A SHORT HISTORY OF THE MODEL A FORD

By:  Andy Wiedeman

Member of the Rocky Mountain Model A Club

of Colorado

 

Chapter 1

The Early History of the Automobile – Part 1

 

Before the dawn of the “Horseless Carriage  the primary mode of transportation was the horse or railroad.  In the 17th century various means, including a clockwork mechanism, were tried without success.  In the 18th century some early inventors tried to scale down a steam engine and couple it to a wagon carriage.  However, this too met with many obstacles including how to carry enough coal and water on the carriage to make it practical.  In fact, in 1769, the Frenchman Cugnot built a steam powered carriage in 1769.  However, the steam powered experiments yielded the principle of a reciprocating piston which created an energy which could be turned into a rotary motion, thus driving the wheels.  The horseless carriage would have to wait for nearly 100 years for the development of an engine which harnessed exploding gasses inside a chamber that drove a piston to create power.

 

In 1859 a Belgian named Etienne LENIOR, invented the gas engine.  By 1863 a small version capable of being fitted to a carriage was produced.  Meanwhile, Carless, Capel, and Leonard had found out how to refine “petrol” from crude oil that had recently been found under the earth’s surface.  Lenoir quickly adapted his engine to run on the new “petrol”.  In 1863 Lenoir managed to create a “horseless carriage” which he drove six (6) miles in the amazing time of three (3) hours (including many breakdowns).  Lenoir abandoned the project calling it impractical.

 

The new Lenoir “gas” engine project languished for 13 years, while Nikolas August OTTO in Germany invented the familiar four (4) stroke engine.  Otto’s engine used the new “petrol” as fuel.

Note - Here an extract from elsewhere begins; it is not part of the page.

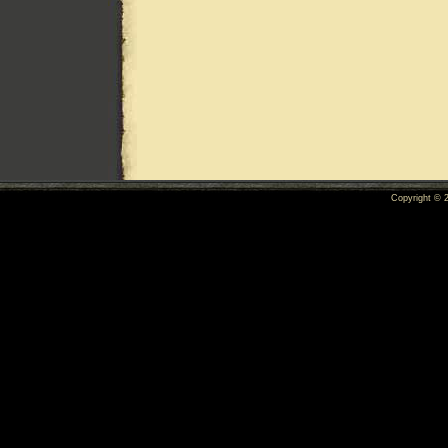
Copyright ©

Otto patented this engine in 1876.

 

At the beginning of the 1880’s the “Otto Cycle” engine was well known, especially in Germany.  Otto and another engineer, Eugen Langen, organized a company called Gasmotorenfabrik Deutz and hired a young engineer named Gottlieb DAIMLER (of Daimler-Benz fame) as their factory manager.

 

Meanwhile, Karl BENZ who prior to 1880 had founded Benz und Ritter had been building two (2) stroke engines.  Daimler left Otto to work on his own designs and had set up shop with Wilhelm Maybach to also develop gas engines.  Benz and Daimler independently continued to work in isolation, not knowing that the other was developing high speed gas powered engines.  Each produced a practical engine by 1886.  The Daimler engine was a one cylinder engine first tested in 1885 having been fitted to a two wheeled cycle.  Benz took the idea one step further and also in 1885 adapted his engine to a “tricyle”.   Therefore, we see that it seems that Daimler or Benz can claim that theirs was the first “car”.  The horsepower of these early gas engines was about ½  to 1 ½  HP.   The first 4 wheeled version or “car” was created in 1886 by Daimler using a 1.1 HP engine and had a crude differential for power transmission.  This was the “truly first four wheel horseless carriage.

 

In 1887 Daimler negotiated a contract to a French company, Panhard et Levassor to make engines for him.  By 1888 Daimler supplied a machine for taxi cab use at the Stuttgart train station, and a fire engine soon followed.  The craze of “automobiling” gathered steam when the Daimler and Benz machines were exhibited at the 1889 World’s Fair in Paris.  The Daimler engines manufactured by Panhard excited another inventor, Armonde Peugeot in France, and he began to manufacture 4 wheel “horseless carriages”.  In 1897 C.S Rolls in England had made a tricycle which could carry a passenger.  Meanwhile, Benz concentrated on motorcycles and tricycles with motors, until his first 4 wheeler in 1893.  By 1899 Benz had sold 572 of these machines commercially, and Benz became dominant in the new automobile industry.